━━━ Texto facilitado ━━━

Esta iniciativa, desarrollada durante los últimos dos años, ha dado un paso significativo esta temporada al pasar del análisis de la situación al desarrollo de acciones concretas, basándose en la información recopilada en diagnósticos previos. Los clubes han diseñado y puesto en marcha microplanes adaptados a su realidad, ritmo y necesidades específicas.
Jon Luqui, presidente de la Mancomunidad, destacó que el deporte es un "espacio estratégico para la socialización de niños y jóvenes" y, por tanto, "un ámbito importante para dar protección y oxígeno al euskera". En la presentación, junto a él, estuvieron Felipe Elgarresta, presidente del Urola, y Sergio Galdeano, delegado de la sección de baloncesto del Goierri. Los representantes del Ilintxa, ausentes, enviaron una valoración positiva.
Felipe Elgarresta, desde el Urola, describió el proceso como "muy enriquecedor". El club ha definido su Plan Estratégico de Euskera, ha establecido un sistema de seguimiento y ha creado un plan de acciones para 2026, incluyendo la unificación de terminología, la creación de nuevos documentos y el trabajo con entrenadores para fomentar el uso del idioma.
Sergio Galdeano, del Goierri, señaló que el microplan les ha servido para "analizar la situación, fijar prioridades y acordar pasos concretos". Las tres líneas de trabajo abiertas se centran en la implicación de los entrenadores, la definición de criterios lingüísticos y la difusión del plan. "Lo más importante es que hemos empezado a incorporar la gestión del euskera en nuestras decisiones cotidianas", afirmó.

━━━

Qué hay que hacer:
- a) Reescribe el fragmento del texto sobre el euskera en los clubes deportivos desde "Esta iniciativa, desarrollada" hasta "y necesidades específicas.", ambos incluidos, y pon "campaña" en lugar de "temporada".
- b) Continúa el texto sobre el euskera en los clubes deportivos a partir de su última frase.
Las líneas de datos no hacen falta para resolver nada.

━━━ Información mostrada ━━━

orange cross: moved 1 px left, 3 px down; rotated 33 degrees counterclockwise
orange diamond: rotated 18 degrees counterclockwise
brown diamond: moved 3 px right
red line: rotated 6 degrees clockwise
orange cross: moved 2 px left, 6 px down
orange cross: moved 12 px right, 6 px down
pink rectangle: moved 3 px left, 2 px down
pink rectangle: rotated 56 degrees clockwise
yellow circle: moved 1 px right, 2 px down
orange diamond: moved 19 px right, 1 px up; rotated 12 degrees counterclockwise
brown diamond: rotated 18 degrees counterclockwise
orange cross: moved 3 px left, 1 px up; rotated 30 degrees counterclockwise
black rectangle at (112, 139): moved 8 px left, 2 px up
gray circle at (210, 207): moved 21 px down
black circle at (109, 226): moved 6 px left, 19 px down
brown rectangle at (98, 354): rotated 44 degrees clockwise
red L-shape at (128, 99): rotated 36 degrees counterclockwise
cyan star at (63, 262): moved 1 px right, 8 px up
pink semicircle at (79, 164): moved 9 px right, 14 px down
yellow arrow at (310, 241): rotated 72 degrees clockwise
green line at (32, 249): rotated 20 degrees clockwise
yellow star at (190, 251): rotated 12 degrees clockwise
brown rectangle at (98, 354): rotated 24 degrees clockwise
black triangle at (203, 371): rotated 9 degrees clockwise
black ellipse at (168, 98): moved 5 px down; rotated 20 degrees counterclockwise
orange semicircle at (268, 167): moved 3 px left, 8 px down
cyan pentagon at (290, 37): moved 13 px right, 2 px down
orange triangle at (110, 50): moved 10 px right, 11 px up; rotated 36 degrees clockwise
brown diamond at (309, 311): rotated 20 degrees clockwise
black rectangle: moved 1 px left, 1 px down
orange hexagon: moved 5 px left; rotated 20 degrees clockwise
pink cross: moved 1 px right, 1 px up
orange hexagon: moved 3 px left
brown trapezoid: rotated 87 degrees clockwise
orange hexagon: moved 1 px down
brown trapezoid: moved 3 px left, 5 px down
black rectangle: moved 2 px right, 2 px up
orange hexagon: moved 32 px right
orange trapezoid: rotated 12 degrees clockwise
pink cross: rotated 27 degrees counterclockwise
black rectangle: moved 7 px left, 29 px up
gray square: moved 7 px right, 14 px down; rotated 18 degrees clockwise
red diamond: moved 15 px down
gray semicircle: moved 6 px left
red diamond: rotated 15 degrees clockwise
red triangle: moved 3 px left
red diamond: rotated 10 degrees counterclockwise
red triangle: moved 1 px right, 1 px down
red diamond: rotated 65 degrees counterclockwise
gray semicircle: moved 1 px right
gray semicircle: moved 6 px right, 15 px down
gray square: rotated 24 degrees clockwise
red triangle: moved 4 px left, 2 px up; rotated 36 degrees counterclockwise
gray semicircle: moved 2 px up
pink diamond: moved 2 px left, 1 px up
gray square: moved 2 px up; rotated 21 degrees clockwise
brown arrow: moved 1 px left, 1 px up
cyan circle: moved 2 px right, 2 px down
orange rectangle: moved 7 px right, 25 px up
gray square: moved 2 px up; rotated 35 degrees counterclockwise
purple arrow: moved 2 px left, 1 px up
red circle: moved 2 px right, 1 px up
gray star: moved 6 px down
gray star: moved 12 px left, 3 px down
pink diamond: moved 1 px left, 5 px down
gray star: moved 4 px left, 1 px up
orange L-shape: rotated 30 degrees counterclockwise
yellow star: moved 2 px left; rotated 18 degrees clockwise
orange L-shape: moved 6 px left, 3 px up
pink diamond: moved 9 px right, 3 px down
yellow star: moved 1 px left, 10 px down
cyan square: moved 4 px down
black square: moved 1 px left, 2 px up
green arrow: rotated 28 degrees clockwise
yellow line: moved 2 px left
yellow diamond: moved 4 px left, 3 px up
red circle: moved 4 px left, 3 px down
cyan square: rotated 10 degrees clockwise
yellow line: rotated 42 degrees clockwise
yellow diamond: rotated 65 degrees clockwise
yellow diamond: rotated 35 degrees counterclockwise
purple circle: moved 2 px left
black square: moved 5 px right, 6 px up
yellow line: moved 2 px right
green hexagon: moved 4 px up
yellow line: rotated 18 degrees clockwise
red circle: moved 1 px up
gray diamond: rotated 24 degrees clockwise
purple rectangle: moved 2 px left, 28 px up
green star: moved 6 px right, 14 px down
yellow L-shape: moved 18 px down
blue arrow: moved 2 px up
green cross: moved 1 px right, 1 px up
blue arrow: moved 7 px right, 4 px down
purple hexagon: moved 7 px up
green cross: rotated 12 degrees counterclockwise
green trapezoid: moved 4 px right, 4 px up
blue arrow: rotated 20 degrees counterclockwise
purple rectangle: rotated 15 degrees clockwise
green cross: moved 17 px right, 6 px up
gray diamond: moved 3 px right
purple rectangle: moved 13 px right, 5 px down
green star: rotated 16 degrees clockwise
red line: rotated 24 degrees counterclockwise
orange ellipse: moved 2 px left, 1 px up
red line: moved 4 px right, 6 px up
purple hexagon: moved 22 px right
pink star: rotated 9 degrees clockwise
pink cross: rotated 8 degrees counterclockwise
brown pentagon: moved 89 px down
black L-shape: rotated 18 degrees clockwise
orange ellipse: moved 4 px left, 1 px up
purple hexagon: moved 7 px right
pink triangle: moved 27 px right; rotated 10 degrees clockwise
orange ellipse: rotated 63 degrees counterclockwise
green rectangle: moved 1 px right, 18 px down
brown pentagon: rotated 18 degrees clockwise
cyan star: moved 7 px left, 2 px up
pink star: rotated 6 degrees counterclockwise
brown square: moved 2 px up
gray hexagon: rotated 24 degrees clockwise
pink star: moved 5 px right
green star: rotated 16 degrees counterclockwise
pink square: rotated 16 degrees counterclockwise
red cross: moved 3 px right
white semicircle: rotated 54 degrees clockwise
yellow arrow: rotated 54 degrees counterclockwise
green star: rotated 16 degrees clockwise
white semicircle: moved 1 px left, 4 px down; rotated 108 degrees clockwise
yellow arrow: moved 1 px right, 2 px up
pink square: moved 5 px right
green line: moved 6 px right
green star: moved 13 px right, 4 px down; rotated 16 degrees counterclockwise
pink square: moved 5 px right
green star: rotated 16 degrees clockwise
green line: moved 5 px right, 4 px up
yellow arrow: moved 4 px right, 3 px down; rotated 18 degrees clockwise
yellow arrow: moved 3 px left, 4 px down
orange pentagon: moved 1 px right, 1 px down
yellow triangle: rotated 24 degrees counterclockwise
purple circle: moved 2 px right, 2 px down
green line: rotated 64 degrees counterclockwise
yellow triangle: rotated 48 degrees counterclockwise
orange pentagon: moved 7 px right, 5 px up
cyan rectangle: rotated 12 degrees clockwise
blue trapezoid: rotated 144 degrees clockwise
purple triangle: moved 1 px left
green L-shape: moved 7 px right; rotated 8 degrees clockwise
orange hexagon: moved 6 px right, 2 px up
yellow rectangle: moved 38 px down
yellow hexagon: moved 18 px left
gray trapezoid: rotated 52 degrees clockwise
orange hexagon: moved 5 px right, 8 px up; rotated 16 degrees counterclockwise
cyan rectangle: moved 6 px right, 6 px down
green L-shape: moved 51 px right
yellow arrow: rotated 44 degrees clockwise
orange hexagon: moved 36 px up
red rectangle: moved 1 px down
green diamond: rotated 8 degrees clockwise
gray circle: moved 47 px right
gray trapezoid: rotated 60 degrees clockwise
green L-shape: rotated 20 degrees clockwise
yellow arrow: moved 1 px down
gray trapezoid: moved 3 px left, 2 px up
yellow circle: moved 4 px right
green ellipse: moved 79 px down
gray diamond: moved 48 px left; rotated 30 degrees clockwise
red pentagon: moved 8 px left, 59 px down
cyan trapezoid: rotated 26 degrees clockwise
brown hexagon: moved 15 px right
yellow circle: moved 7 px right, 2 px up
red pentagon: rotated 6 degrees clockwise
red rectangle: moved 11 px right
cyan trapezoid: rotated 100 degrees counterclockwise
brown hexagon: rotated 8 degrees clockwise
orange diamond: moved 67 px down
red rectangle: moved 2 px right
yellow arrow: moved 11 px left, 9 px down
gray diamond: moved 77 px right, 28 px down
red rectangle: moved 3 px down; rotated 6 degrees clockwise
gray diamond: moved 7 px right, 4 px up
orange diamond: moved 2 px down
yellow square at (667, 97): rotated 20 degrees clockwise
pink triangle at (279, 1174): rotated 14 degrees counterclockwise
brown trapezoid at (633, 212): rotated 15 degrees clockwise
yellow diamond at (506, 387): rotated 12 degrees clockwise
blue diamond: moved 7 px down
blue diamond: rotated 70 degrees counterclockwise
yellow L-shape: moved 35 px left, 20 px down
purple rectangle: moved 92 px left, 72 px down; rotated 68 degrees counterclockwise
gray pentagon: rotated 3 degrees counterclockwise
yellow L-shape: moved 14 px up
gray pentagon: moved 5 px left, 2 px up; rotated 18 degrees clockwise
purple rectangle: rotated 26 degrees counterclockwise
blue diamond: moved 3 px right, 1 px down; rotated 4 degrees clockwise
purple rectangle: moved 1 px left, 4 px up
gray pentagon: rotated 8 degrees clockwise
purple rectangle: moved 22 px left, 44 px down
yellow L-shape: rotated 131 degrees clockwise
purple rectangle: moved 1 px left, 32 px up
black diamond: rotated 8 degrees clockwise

━━━

Resultados esperados:
- a)
Esta iniciativa, desarrollada durante los últimos dos años, ha dado un paso significativo esta campaña al pasar del análisis de la situación al desarrollo de acciones concretas, basándose en la información recopilada en diagnósticos previos. Los clubes han diseñado y puesto en marcha microplanes adaptados a su realidad, ritmo y necesidades específicas.

- b)
Desde el Ilintxa, también se valoró positivamente la experiencia, reconociendo la "necesidad de reflexionar y trabajar estratégicamente sobre el uso del euskera". El club se compromete a seguir desarrollando su plan.
Jon Luqui calificó los resultados de "satisfactorios" y resaltó que se ha "comenzado a construir una nueva cultura sobre la gestión del euskera en los clubes". Los retos para los próximos años incluyen continuar con los clubes participantes, aumentar su autonomía, lograr un reflejo directo en los entrenamientos y atraer a más entidades al proyecto.
El acto concluyó con la firma de un convenio para dar continuidad al proyecto entre la Mancomunidad, el Urola, el Ilintxa y el Goierri.